The "magic mirror" of the big model is here, let RAG cure the "nonsense" of AI

Written by

Jasper Cole

Updated on:June-20th-2025

When AI starts to talk nonsense

I believe that many people often encounter a situation when using large models like DeepSeek, where even it can speak nonsense seriously. For example, when an AI interviewer asked the interviewer "What is the company's overtime culture like?", it actually made up a non-existent welfare policy seriously.

This kind of hallucinatory answer is a fatal weakness of the Large Language Model (LLM). It is like a top student who is very good at mathematics but makes a big mistake when doing a math problem. This time we are going to see how RAG (Retrieval Augmented Generation) can make AI less stupid.

The origin of the "illusion" of the large model

As the saying goes, knowing yourself and your enemy ensures victory in every battle. Let us first understand some of the "illusions" of large models, which mainly come from two flaws:

Knowledge truncation: The model has only seen the training data and knows nothing about information outside the training set. For example, after a large model is trained for 23 years, it will never know who the World Cup champion was in 24 years.

2. Probability game: The essence of a language model is to predict the probability of the next word. When faced with some open-ended questions, it may “piece together” answers that seem reasonable but are completely wrong.

RAG appears, equipping AI with a “search engine”

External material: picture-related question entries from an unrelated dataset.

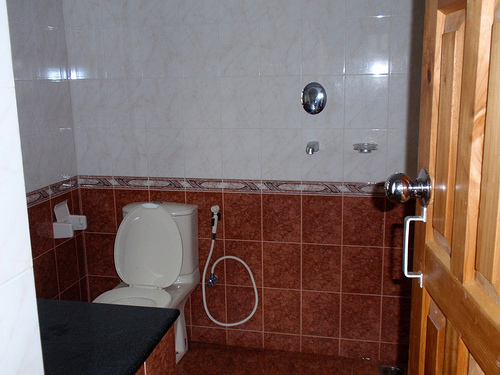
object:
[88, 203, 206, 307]
toilet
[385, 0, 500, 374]
door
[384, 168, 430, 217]
knob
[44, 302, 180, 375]
counter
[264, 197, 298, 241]
tiles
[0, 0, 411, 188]
wall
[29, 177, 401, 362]
red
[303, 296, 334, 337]
tile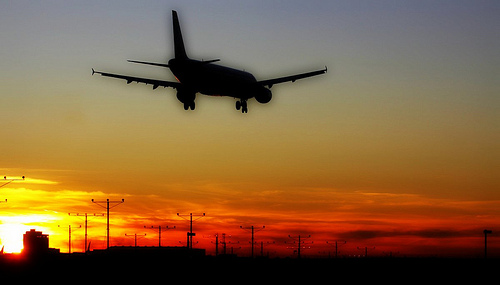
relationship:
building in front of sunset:
[22, 228, 50, 258] [7, 173, 20, 253]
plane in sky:
[89, 9, 328, 114] [127, 115, 497, 206]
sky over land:
[13, 18, 495, 209] [20, 245, 490, 282]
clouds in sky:
[12, 173, 488, 251] [29, 112, 493, 212]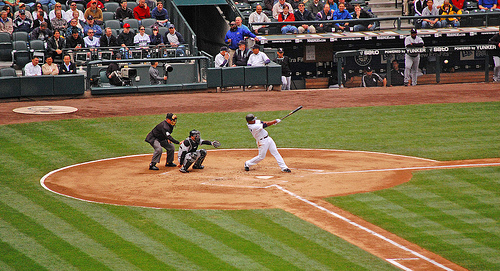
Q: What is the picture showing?
A: It is showing a field.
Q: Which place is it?
A: It is a field.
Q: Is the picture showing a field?
A: Yes, it is showing a field.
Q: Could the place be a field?
A: Yes, it is a field.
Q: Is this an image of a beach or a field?
A: It is showing a field.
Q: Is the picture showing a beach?
A: No, the picture is showing a field.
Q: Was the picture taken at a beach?
A: No, the picture was taken in a field.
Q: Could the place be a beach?
A: No, it is a field.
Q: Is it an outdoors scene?
A: Yes, it is outdoors.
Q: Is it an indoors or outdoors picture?
A: It is outdoors.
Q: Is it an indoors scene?
A: No, it is outdoors.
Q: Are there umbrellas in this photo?
A: No, there are no umbrellas.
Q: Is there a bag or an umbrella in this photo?
A: No, there are no umbrellas or bags.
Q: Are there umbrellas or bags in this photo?
A: No, there are no umbrellas or bags.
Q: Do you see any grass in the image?
A: Yes, there is grass.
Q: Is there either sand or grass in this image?
A: Yes, there is grass.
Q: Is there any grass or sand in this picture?
A: Yes, there is grass.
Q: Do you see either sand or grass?
A: Yes, there is grass.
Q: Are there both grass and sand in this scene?
A: No, there is grass but no sand.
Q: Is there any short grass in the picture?
A: Yes, there is short grass.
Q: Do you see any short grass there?
A: Yes, there is short grass.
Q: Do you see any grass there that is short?
A: Yes, there is grass that is short.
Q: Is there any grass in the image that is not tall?
A: Yes, there is short grass.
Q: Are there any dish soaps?
A: No, there are no dish soaps.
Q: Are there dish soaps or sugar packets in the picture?
A: No, there are no dish soaps or sugar packets.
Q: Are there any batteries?
A: No, there are no batteries.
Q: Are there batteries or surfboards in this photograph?
A: No, there are no batteries or surfboards.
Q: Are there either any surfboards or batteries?
A: No, there are no batteries or surfboards.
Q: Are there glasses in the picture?
A: No, there are no glasses.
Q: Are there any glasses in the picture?
A: No, there are no glasses.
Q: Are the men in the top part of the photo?
A: Yes, the men are in the top of the image.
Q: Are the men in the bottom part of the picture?
A: No, the men are in the top of the image.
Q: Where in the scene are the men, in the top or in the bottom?
A: The men are in the top of the image.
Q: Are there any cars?
A: No, there are no cars.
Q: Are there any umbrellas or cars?
A: No, there are no cars or umbrellas.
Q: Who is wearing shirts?
A: The people are wearing shirts.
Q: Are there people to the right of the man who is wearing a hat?
A: Yes, there are people to the right of the man.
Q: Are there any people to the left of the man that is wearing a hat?
A: No, the people are to the right of the man.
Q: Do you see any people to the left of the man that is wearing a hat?
A: No, the people are to the right of the man.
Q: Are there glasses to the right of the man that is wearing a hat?
A: No, there are people to the right of the man.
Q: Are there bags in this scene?
A: No, there are no bags.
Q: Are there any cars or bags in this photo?
A: No, there are no bags or cars.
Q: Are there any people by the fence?
A: Yes, there is a person by the fence.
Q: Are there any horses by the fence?
A: No, there is a person by the fence.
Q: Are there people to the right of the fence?
A: Yes, there is a person to the right of the fence.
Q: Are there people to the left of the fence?
A: No, the person is to the right of the fence.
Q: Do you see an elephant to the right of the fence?
A: No, there is a person to the right of the fence.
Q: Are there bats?
A: Yes, there is a bat.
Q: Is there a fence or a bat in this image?
A: Yes, there is a bat.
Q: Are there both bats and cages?
A: No, there is a bat but no cages.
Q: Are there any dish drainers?
A: No, there are no dish drainers.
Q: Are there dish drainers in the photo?
A: No, there are no dish drainers.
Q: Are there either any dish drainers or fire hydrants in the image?
A: No, there are no dish drainers or fire hydrants.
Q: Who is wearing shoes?
A: The umpire is wearing shoes.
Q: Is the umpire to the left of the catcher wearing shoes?
A: Yes, the umpire is wearing shoes.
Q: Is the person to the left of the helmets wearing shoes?
A: Yes, the umpire is wearing shoes.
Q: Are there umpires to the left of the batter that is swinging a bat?
A: Yes, there is an umpire to the left of the batter.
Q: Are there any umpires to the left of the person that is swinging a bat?
A: Yes, there is an umpire to the left of the batter.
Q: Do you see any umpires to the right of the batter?
A: No, the umpire is to the left of the batter.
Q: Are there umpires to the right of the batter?
A: No, the umpire is to the left of the batter.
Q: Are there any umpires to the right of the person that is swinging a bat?
A: No, the umpire is to the left of the batter.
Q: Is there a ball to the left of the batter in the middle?
A: No, there is an umpire to the left of the batter.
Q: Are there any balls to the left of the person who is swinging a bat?
A: No, there is an umpire to the left of the batter.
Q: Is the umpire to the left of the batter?
A: Yes, the umpire is to the left of the batter.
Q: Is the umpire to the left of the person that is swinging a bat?
A: Yes, the umpire is to the left of the batter.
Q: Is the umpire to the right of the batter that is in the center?
A: No, the umpire is to the left of the batter.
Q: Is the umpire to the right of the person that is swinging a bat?
A: No, the umpire is to the left of the batter.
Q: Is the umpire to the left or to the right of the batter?
A: The umpire is to the left of the batter.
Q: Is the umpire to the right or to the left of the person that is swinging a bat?
A: The umpire is to the left of the batter.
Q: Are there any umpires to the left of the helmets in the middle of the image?
A: Yes, there is an umpire to the left of the helmets.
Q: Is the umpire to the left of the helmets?
A: Yes, the umpire is to the left of the helmets.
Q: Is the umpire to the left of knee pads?
A: No, the umpire is to the left of the helmets.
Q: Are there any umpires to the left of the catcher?
A: Yes, there is an umpire to the left of the catcher.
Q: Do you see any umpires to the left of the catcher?
A: Yes, there is an umpire to the left of the catcher.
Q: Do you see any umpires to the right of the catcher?
A: No, the umpire is to the left of the catcher.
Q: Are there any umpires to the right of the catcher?
A: No, the umpire is to the left of the catcher.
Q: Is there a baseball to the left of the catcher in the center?
A: No, there is an umpire to the left of the catcher.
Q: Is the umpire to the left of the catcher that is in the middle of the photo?
A: Yes, the umpire is to the left of the catcher.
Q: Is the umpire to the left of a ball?
A: No, the umpire is to the left of the catcher.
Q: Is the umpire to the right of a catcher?
A: No, the umpire is to the left of a catcher.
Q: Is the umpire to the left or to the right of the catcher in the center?
A: The umpire is to the left of the catcher.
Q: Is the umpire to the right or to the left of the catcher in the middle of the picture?
A: The umpire is to the left of the catcher.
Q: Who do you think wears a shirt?
A: The umpire wears a shirt.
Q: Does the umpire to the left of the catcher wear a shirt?
A: Yes, the umpire wears a shirt.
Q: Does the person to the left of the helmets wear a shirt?
A: Yes, the umpire wears a shirt.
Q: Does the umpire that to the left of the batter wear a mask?
A: No, the umpire wears a shirt.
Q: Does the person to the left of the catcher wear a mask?
A: No, the umpire wears a shirt.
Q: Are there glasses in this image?
A: No, there are no glasses.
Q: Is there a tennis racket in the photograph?
A: No, there are no rackets.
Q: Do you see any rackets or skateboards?
A: No, there are no rackets or skateboards.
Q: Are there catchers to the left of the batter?
A: Yes, there is a catcher to the left of the batter.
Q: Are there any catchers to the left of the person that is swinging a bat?
A: Yes, there is a catcher to the left of the batter.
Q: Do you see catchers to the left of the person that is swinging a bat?
A: Yes, there is a catcher to the left of the batter.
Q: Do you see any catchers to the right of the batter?
A: No, the catcher is to the left of the batter.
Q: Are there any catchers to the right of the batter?
A: No, the catcher is to the left of the batter.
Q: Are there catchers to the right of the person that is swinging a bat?
A: No, the catcher is to the left of the batter.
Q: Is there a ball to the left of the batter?
A: No, there is a catcher to the left of the batter.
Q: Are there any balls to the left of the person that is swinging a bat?
A: No, there is a catcher to the left of the batter.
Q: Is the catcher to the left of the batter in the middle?
A: Yes, the catcher is to the left of the batter.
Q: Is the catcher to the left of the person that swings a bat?
A: Yes, the catcher is to the left of the batter.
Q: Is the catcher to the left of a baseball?
A: No, the catcher is to the left of the batter.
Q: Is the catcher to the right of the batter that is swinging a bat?
A: No, the catcher is to the left of the batter.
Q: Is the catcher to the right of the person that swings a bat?
A: No, the catcher is to the left of the batter.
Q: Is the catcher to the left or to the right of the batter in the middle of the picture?
A: The catcher is to the left of the batter.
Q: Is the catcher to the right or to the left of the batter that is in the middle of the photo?
A: The catcher is to the left of the batter.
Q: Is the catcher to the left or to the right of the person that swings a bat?
A: The catcher is to the left of the batter.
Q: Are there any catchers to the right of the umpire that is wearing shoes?
A: Yes, there is a catcher to the right of the umpire.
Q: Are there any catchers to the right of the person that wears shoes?
A: Yes, there is a catcher to the right of the umpire.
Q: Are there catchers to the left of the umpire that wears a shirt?
A: No, the catcher is to the right of the umpire.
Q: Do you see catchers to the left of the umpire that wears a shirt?
A: No, the catcher is to the right of the umpire.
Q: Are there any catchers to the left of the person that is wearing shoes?
A: No, the catcher is to the right of the umpire.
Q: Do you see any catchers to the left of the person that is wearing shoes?
A: No, the catcher is to the right of the umpire.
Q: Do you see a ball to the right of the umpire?
A: No, there is a catcher to the right of the umpire.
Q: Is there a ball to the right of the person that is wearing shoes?
A: No, there is a catcher to the right of the umpire.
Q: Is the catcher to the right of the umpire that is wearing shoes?
A: Yes, the catcher is to the right of the umpire.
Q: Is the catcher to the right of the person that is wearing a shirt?
A: Yes, the catcher is to the right of the umpire.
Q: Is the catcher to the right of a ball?
A: No, the catcher is to the right of the umpire.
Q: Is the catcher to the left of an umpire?
A: No, the catcher is to the right of an umpire.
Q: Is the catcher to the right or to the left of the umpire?
A: The catcher is to the right of the umpire.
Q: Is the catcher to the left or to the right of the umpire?
A: The catcher is to the right of the umpire.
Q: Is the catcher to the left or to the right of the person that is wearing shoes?
A: The catcher is to the right of the umpire.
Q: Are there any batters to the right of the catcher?
A: Yes, there is a batter to the right of the catcher.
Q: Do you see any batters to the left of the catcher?
A: No, the batter is to the right of the catcher.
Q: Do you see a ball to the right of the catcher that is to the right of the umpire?
A: No, there is a batter to the right of the catcher.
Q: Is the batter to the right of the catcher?
A: Yes, the batter is to the right of the catcher.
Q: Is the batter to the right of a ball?
A: No, the batter is to the right of the catcher.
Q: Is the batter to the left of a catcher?
A: No, the batter is to the right of a catcher.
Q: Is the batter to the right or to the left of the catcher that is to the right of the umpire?
A: The batter is to the right of the catcher.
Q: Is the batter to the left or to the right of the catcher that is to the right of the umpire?
A: The batter is to the right of the catcher.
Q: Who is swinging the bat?
A: The batter is swinging the bat.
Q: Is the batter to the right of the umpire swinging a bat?
A: Yes, the batter is swinging a bat.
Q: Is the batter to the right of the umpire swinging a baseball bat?
A: No, the batter is swinging a bat.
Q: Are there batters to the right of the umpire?
A: Yes, there is a batter to the right of the umpire.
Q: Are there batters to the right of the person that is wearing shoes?
A: Yes, there is a batter to the right of the umpire.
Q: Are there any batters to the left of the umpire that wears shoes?
A: No, the batter is to the right of the umpire.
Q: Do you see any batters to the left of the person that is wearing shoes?
A: No, the batter is to the right of the umpire.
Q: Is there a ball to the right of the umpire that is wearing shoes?
A: No, there is a batter to the right of the umpire.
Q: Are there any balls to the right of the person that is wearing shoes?
A: No, there is a batter to the right of the umpire.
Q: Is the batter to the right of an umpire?
A: Yes, the batter is to the right of an umpire.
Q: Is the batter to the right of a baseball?
A: No, the batter is to the right of an umpire.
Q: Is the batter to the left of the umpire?
A: No, the batter is to the right of the umpire.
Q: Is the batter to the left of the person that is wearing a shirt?
A: No, the batter is to the right of the umpire.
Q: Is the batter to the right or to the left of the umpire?
A: The batter is to the right of the umpire.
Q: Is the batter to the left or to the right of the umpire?
A: The batter is to the right of the umpire.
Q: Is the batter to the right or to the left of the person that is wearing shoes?
A: The batter is to the right of the umpire.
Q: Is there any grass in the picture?
A: Yes, there is grass.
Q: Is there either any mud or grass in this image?
A: Yes, there is grass.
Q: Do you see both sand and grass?
A: No, there is grass but no sand.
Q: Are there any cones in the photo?
A: No, there are no cones.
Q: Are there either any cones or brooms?
A: No, there are no cones or brooms.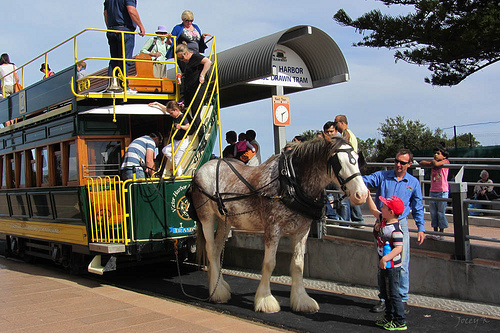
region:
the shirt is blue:
[355, 152, 430, 239]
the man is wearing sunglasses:
[386, 146, 436, 186]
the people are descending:
[95, 16, 279, 218]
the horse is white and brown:
[41, 85, 391, 314]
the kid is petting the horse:
[340, 155, 440, 315]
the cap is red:
[371, 187, 414, 217]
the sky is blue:
[201, 9, 266, 44]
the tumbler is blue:
[365, 225, 396, 290]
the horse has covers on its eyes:
[311, 130, 373, 215]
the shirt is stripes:
[104, 130, 161, 206]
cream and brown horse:
[177, 111, 380, 318]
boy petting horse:
[360, 177, 442, 332]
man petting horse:
[357, 130, 446, 314]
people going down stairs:
[115, 0, 219, 201]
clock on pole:
[267, 82, 297, 128]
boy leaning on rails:
[406, 137, 473, 235]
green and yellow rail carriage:
[0, 25, 227, 301]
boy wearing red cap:
[369, 179, 416, 244]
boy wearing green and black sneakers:
[371, 309, 425, 331]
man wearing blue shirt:
[347, 147, 452, 261]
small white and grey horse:
[185, 126, 370, 318]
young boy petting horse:
[327, 134, 435, 330]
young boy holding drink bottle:
[377, 196, 415, 332]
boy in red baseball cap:
[372, 193, 410, 225]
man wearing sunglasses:
[382, 146, 422, 189]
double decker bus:
[0, 28, 230, 254]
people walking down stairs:
[145, 7, 222, 184]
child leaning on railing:
[422, 145, 454, 244]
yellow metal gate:
[78, 171, 138, 254]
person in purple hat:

If the traditional large model is a closed-door model, RAG connects it to the Internet so that it can have more contact with the outside world. When a user asks a question, the system will search for relevant information from an external knowledge base (documents, databases); the retrieved content will be used as context and input into the language model to produce the final answer. For example, when a user asks, "How many kilometers does Tesla's latest model have a range?" RAG will first obtain the latest data from the official website or news library, and then let the model generate an answer based on these facts, rather than making random guesses. Those who have used Tencent Yuanbao may have noticed that it can choose to connect to the Internet while selecting a large model, and this is probably the case. However, there is also some spam in the current domestic network environment. For example, if you check a certain official website, a bunch of advertisements will appear, which may also affect the final answer. Therefore, the establishment of a knowledge base is also very necessary.

RAG's three "killer weapons"

Traditional large model knowledge ends at the node of training data, while RAG can dynamically update the knowledge base. For example, in the financial field, policies and regulations are changing every day, and RAG can ensure that AI keeps pace with the times; RAG can not only generate answers, but also tell you where the answers come from; compared to retraining large models, RAG only needs to optimize retrieval modules and prompt engineering, which is lower cost and faster response.

The emergence of RAG is driving the evolution of AI from "memory type" to "cognition type". Multimodal retrieval enables AI to not only read text, but also view images and videos to build a richer knowledge network; real-time adjustment of retrieval strategies through user feedback makes AI smarter; localized deployment and localized knowledge base can prevent corporate data from being leaked during collaboration, and permissions can be used to control user access rights.

The illusion problem of big models is not unsolvable. The key lies in whether we have equipped it with the auditor RAG. Now many companies are using big models and RAG to build their own local environment. Is your Tuna pair also implementing RAG?